Wednesday's guest, Debbie Ford, an expert in the field of personal transformation, discussed the importance of recognizing the darker or "shadow" side to one's persona. "You can't get rid of your darker side," she said. "Your dark side is there, but you can make peace with it and learn how to use your dark side instead of your dark side using you."
Ford said strong emotions such as anger are often suppressed, and then later erupt uncontrollably, in incidents such as road rage. People don't wish to recognize such elements within themselves. "We just have so much judgment, hate and anger at ourselves for being human," she commented.
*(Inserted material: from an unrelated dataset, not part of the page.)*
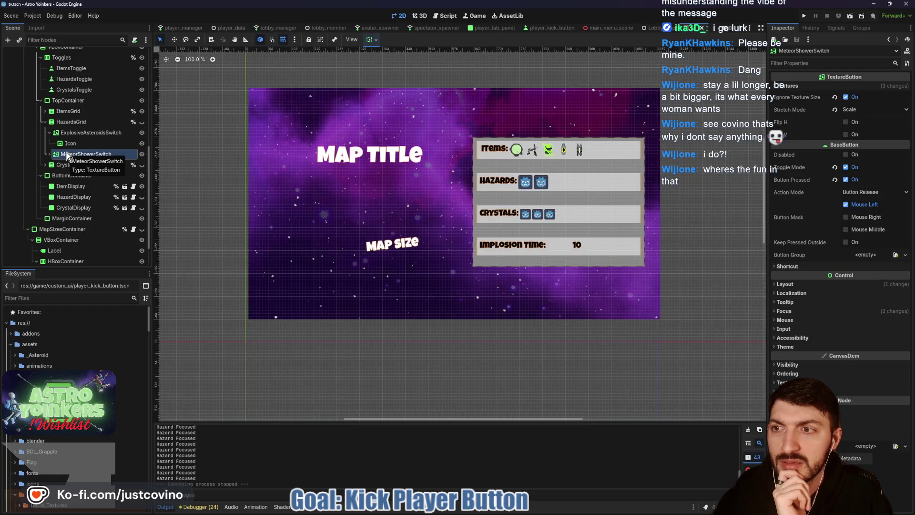
# Open hazard_display.tscn and look at it in 3D, then back in 2D
pyautogui.scroll(-3, 71, 153)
Gaining mastery and control over the dark side is a three step process Ford outlined. First one determines what it is they dislike about themselves, then they learn to "go to a place of acceptance." Finally, a person discovers the gifts of the dark side, how it can "humble us" and "teach us" what it means to be human.
Me & My Shadow
Debbie Ford offers a transformative workshop called The Shadow Process, which seeks to put her clients in touch with all aspects of themselves. It was the pioneering psychotherapist Carl Jung who labeled the shadow as one of the four archetypes that he believed serve as an unconscious blueprint for our existence. In Jung's view, the shadow "is an expression of the base, antisocial desires of which we are ashamed and attempt to bury in the unconscious: it is the inner terror that we feel might impel us to dark deeds should we ever lose control," writes David Fontana in the The Secret Language of Symbols.
Jung struggled with his own inner shadow and depicted it in his Red Book painting. He personified it "as some cloak-and-dagger figure cowering against the far corner of the walls," writes Laurens van der Post, who added that the placement of the figure indicated that Jung "had this aspect of himself 'cornered' at last."